Official drafting letter to hold jail administrator in breach of its contract


Saturday, December 1st 2001, 12:00 am
By: News On 6



TULSA, Okla. (AP) _ A Tulsa County official is drafting a letter recommending that the private company running the Tulsa Jail be held in breach of its contract for not properly administering medication to a convicted killer.

John Selph, chairman of the Tulsa County Criminal Justice Authority, alleges that Corrections Corporation of America violated its contract to run the facility when Wayne Henry Garrison was not given psychotropic medication in liquid form.

CCA incident reports showed that Garrison, 42, was breathing and snoring throughout the night but that staff could not wake him during medication calls at 10 p.m. Tuesday and 3 a.m. Wednesday.

Garrison was hospitalized in critical condition early Wednesday, the same day his sentencing hearing was scheduled to begin. Initial reports indicated that Garrison was being treated for an overdose, but his defense attorney said he had a history of strokes and could have suffered another one.

``The fact that he was given the anti-depressant and he was not given it in liquid form is in itself a violation of the contract,'' Selph told the Tulsa World on Friday. ``It's simply inexcusable.''

The authority put the liquid drug rule in its contract to prevent unstable inmates from hoarding drugs or not taking them, Selph said. There also was concern that Garrison was not placed in the infirmary for a suicide watch after a jury convicted him of killing 13-year-old Justin Wiles in 1989.

``I think anybody who is convicted of first-degree murder should definitely be put on a suicide watch,'' Selph said.

CCA spokesman Chris Howard said Garrison was released from the hospital Friday and returned to the jail. He said Garrison is now on a suicide watch in the medical unit as a precautionary measure.

Howard would not comment on the reason for Garrison's trip to the hospital, citing Judge Jesse Harris' admonition not to discuss the prisoner's medical status.

A police report indicates that officers responded to the jail Wednesday ``in reference to an overdose'' involving Garrison. The report lists the incident as an ``attempted suicide.''

CCA records show that staffers were under orders to check on Garrison every 15 minutes following his conviction, and logs show that he was checked throughout the night.

When Garrison didn't get up to eat breakfast and guards couldn't wake him at 6 a.m., a medical emergency was declared and an ambulance arrived 2 1/2 hours later.

Reports indicate that a powdered substance was in the bottom of the trash can in Garrison's cell and that undissolved pills were in his toilet.

Selph said he has been told that Garrison's blood test came back with elevated levels of what was apparently psychotropic drugs.

CCA was cited in a July audit of its medical unit for not administering any liquid psychotropic drugs except Lithium. The audit noted several drugs available in liquid form, including the drug that Garrison reportedly was taking.
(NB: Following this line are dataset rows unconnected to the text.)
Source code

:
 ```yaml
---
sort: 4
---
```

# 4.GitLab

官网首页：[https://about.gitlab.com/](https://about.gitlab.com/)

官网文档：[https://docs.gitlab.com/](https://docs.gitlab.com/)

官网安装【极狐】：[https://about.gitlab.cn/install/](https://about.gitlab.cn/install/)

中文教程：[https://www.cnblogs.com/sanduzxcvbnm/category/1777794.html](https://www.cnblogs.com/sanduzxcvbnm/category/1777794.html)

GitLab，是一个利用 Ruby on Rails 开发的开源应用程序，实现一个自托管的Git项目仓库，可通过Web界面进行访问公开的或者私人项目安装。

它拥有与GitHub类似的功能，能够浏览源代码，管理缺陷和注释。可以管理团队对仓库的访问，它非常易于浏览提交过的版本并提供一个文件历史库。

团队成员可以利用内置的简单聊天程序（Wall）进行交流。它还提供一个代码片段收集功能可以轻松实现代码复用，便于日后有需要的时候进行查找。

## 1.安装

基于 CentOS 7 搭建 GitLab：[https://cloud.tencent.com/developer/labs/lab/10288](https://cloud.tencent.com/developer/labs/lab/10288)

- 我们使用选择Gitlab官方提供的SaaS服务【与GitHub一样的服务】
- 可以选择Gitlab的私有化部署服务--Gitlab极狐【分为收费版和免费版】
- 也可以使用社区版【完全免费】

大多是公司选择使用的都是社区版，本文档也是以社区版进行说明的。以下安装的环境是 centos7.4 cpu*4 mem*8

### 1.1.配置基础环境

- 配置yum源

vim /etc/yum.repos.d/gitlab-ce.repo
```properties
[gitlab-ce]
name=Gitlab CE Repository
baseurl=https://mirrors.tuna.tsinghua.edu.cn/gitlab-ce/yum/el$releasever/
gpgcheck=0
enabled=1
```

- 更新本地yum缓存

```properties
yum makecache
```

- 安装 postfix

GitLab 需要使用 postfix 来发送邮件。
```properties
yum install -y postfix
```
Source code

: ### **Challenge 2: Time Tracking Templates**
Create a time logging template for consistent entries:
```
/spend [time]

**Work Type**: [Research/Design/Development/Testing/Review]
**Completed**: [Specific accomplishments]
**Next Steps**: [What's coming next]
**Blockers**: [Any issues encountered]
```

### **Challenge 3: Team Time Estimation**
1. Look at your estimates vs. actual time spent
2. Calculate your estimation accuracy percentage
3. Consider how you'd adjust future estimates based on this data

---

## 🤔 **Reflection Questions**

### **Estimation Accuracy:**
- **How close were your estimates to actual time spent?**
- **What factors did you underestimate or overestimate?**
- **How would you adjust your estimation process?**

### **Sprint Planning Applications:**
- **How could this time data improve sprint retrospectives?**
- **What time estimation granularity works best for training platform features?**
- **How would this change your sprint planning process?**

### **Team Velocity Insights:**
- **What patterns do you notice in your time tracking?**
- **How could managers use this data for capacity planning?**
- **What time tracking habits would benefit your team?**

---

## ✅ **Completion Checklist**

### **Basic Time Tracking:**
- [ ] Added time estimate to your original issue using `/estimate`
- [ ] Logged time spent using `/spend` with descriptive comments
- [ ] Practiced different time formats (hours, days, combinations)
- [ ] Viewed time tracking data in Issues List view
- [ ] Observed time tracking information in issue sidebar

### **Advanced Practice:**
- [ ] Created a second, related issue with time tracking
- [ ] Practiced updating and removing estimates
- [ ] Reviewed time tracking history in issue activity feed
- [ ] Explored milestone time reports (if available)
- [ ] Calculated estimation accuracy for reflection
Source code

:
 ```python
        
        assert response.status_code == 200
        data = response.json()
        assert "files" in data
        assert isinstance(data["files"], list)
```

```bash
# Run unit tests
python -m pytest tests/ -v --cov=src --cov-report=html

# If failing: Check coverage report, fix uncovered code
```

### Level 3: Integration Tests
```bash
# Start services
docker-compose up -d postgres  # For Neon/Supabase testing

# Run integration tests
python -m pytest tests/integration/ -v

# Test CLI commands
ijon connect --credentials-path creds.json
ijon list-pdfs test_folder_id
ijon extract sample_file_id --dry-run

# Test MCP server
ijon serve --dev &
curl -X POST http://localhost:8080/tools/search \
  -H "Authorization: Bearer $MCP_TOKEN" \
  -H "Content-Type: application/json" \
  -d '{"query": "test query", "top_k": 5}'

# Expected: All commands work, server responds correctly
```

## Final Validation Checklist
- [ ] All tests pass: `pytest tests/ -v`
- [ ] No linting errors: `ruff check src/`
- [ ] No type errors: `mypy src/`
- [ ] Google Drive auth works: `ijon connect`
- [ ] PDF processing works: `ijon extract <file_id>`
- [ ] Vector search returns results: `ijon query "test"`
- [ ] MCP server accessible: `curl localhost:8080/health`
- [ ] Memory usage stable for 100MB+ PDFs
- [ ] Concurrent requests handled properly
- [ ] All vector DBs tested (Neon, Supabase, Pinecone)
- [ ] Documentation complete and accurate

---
In a response to the jail board in August, Warden Jim Cooke said liquid psychotropic drugs were not being administered but that ``drugs are crushed prior to administration.''

Cooke noted that the corrective action to be taken was to change its national pharmacy vendor and have corporate officials ``contact the vendor regarding the procurement of liquid psychotropics.''

``It hasn't been done,'' Selph said.

Cooke would not comment on the use of psychotropic medications at the jail.

Garrison is scheduled to return to court Monday for the resumption of sentencing proceedings.